Artık cenazelerde buluşuyoruz ne yazık. Bütün ölümler zamansız elbette ancak Mevlana’nın bu rahatsızlığı atlatacağını bekliyorduk hep. Çünkü Mevlana bizden üç beş yaş küçük olmasına rağmen çocuklarla bağlantı kurabilen en önemli dostlarımızdan biriydi. Haberini alınca “Şimdi zamanı mıydı? Çocuklara kim dokunacak?” diye düşündüm. Peşpeşe dergicileri kaybetmeye başladık, her geçen gün biraz daha eksiliyoruz. Mevlana’nın çıkardığı dergileri çıkarabilecek arkadaşlar var mı? Ergenlik çağındaki çocuklarımıza dokunabilecek, onların beğenisini kazanabilecek dergiciler çok az, hatta yok, ya da varsa da kendilerini gösteremiyorlar. Mevlana çok önemli bir boşluğu dolduruyordu, orası bomboş kaldı. Mevlana’dan şehirlerde kaybolmayı öğrenmiştim ayrıca. O seyahatlerimizde ortadan kaybolur, şehrin sokaklarında kaybolarak şehri tanırdı. Ben de öyle yapıyorum artık. Biz 1983’lerden beri arkadaştık. En son geçtiğimiz yılın 12 Ekim’inde görüşmüştük, ayağımda Maraş yemenisi vardı, “Alışma, vazgeçemezsin” demişti. Bugün cenazesine gelirken yine onları giydim. Mevlana candan, çok samimi olmasına rağmen insanlarla çok içli dışlı da olmayan bir insandı. Arada bir mesafe bırakırdı. Biz de ona saygı gösterirdik. Açamadığı halini yazılara, şiirleri dökerdi.

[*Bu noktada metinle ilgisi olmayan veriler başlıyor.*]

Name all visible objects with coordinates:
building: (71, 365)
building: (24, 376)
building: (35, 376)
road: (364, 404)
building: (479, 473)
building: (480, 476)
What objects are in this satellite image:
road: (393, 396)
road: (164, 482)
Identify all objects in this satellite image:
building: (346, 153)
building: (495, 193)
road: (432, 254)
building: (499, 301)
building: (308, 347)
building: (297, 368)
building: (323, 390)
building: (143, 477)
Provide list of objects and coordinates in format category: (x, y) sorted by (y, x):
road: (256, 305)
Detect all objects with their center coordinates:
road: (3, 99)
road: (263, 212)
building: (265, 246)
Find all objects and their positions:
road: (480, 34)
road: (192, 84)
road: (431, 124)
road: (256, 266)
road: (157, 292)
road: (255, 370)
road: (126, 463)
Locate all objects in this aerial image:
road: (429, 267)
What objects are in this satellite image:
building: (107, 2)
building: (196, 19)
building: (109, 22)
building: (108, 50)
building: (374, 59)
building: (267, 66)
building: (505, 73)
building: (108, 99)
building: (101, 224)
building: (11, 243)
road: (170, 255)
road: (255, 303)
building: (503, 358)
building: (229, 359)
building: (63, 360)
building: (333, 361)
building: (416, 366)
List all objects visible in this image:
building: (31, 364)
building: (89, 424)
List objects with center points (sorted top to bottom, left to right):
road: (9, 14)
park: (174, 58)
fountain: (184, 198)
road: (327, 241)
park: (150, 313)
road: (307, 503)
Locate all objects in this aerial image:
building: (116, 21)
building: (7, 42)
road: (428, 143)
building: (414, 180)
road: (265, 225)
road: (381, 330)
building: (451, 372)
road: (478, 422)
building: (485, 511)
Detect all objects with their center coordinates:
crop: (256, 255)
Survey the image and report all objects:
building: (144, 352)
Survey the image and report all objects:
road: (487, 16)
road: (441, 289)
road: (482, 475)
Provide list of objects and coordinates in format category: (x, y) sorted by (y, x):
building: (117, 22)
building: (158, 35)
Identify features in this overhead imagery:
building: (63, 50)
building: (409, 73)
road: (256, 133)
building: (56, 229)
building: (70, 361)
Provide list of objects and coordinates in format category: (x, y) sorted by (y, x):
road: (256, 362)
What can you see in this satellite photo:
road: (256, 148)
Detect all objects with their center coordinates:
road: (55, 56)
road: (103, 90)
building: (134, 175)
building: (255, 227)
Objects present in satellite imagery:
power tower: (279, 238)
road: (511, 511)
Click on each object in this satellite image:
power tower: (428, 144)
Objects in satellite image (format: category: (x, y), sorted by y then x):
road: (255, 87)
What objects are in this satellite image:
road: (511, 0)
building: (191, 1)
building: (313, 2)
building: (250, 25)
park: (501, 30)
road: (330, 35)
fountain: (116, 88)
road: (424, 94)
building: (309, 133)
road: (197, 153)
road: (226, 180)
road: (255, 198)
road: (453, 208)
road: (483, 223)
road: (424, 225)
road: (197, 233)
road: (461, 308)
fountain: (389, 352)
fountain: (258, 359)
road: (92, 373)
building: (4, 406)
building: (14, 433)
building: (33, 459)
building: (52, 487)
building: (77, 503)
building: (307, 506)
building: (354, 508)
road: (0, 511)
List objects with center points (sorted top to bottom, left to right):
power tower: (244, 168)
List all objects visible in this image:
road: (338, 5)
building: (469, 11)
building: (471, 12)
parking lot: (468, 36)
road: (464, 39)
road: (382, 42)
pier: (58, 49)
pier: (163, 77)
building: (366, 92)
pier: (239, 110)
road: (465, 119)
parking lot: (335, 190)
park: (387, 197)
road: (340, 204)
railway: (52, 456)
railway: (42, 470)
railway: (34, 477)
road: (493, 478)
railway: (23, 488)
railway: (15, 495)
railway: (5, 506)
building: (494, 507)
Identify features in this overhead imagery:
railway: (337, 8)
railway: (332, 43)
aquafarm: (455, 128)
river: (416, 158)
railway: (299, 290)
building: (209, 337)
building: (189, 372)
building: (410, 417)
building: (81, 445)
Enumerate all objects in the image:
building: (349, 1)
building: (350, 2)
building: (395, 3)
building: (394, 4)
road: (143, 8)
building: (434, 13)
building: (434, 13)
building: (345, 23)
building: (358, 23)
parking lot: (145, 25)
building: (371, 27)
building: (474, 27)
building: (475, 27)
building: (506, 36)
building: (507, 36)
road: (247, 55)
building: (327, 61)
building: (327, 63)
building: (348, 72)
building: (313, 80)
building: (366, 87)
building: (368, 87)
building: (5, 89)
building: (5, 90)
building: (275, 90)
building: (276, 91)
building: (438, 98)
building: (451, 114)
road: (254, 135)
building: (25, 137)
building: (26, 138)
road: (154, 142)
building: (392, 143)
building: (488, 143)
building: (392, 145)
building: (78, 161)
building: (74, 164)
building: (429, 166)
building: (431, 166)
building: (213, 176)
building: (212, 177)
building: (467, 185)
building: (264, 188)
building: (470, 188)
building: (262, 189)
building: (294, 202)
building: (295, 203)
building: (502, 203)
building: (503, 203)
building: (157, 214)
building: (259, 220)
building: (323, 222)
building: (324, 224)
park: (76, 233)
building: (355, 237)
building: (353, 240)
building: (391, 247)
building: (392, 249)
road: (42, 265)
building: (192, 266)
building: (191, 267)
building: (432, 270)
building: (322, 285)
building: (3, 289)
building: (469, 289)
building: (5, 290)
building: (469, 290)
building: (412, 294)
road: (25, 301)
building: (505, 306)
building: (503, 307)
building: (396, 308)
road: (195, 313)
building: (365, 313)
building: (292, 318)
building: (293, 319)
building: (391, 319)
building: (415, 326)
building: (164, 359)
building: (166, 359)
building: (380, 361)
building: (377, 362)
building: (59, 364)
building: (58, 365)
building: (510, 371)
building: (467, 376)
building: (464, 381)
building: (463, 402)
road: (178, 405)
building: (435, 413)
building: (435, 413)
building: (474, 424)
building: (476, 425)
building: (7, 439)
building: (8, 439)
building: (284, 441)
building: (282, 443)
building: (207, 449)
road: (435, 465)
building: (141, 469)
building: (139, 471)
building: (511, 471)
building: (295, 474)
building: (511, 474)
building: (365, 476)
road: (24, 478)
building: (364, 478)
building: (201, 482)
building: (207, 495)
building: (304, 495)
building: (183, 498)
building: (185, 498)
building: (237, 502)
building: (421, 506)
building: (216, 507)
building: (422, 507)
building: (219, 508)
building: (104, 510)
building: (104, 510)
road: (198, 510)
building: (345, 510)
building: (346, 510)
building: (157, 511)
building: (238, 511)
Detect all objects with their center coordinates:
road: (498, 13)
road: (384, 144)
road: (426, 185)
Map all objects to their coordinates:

DOSTLARI SON YOLCULUĞUNDA YALNIZ BIRAKMADI
Zengin’in cenaze töreninde KARAR ailesinden Mustafa Karaalioğlu, Yusuf Ziya Cömert, İbrahim Kiras, Hakan Albayrak, Bekir Fuat, Enes Batman, İbrahim Kahveci de cenazede önde saf tutan isimler arasındaydı. Cenazeye edebiyat ve sanat dünyasından Hüseyin Hatemi, Kemal Sayar, Tarık Tufan, Turan Kışlakçı, Mehmet Çelik, Adem Turan, Ertuğrul Fındık, Mükremin Atmaca, Cevat Olçok, Hasanali Yıldırım, Sinan Albayrak, Ali Burhan, Cem Sahir İslam, Hüseyin Hatemi, Fatih Öke, Şaban Abak, Zeynel Abidin Koyuncu, Fatih Okumuş, Selman Gemuhluoğlu, Cengiz Er, Süleyman Gündüz, Erol Erdoğan, İbrahim Sadri, Cafer Turaç, Necip Evlice, Mustafa Özel, Özcan Palut, Burhanettin Duran, Yusuf Tosun, Selvigül Kandoğmuş Şahin, Hüseyin Akın, Cengizhan Orakçı, Selim Sener, Mustafa Şahin, Ali Öztürk, Kaya Üçer, Mustafa Ruhi Şirin, Mümin Vatansever, Mehmet Lütfi Şen, İlhan Efe, Murat Zelan, Sevil Kiras, Züleyha, Lütfullah Göktaş, İbrahim Kılıç, Bayram Öz, Hüseyin Karaca, Yusuf Tosun, Mustafa Hilmi Baş, Osman Özsoy, Cafer Vayni gibi onlarca isim Mevlana İdris Zengin’i uğurlayan dostları arasındaydı. Siyaset dünyasından ise Meclis Başkanı Mustafa Şentop, Bilal Erdoğan, Aile ve Sosyal Hizmetler Bakanı Derya Yanık, İstanbul İl Kültür Müdürü Coşkun Yılmaz, Zeytinburnu Belediye Başkanı Ömer Arısoy, Beykoz Belediye Başkanı Murat Aydın, Eyüpsultan Belediye Başkanı Deniz Köken, Sultanbeyli Belediye Başkanı Hüseyin Keskin, Türkiye’nin Sesi Partisi Kurucusu Ayhan Bilgen, Gelecek Partisi Genel Başkan Yardımcısı Sema Silkin Ün gibi isimler katıldı. Zengin’in cenazesine İstanbul Valisi Ali Yerlikaya, İstanbul Büyükşehir Belediye Başkanı Ekrem İmamoğlu, Eyüp Belediye Başkanı Deniz Köken, CHP İl Başkanı Canan Kaftancıoğlu, İstanbul Barosu Başkanlığı, AK Parti Eyüp İlçe Başkanı Muhammet Vanlıoğlu, birçok isim ve kurum da çelenk gönderdi.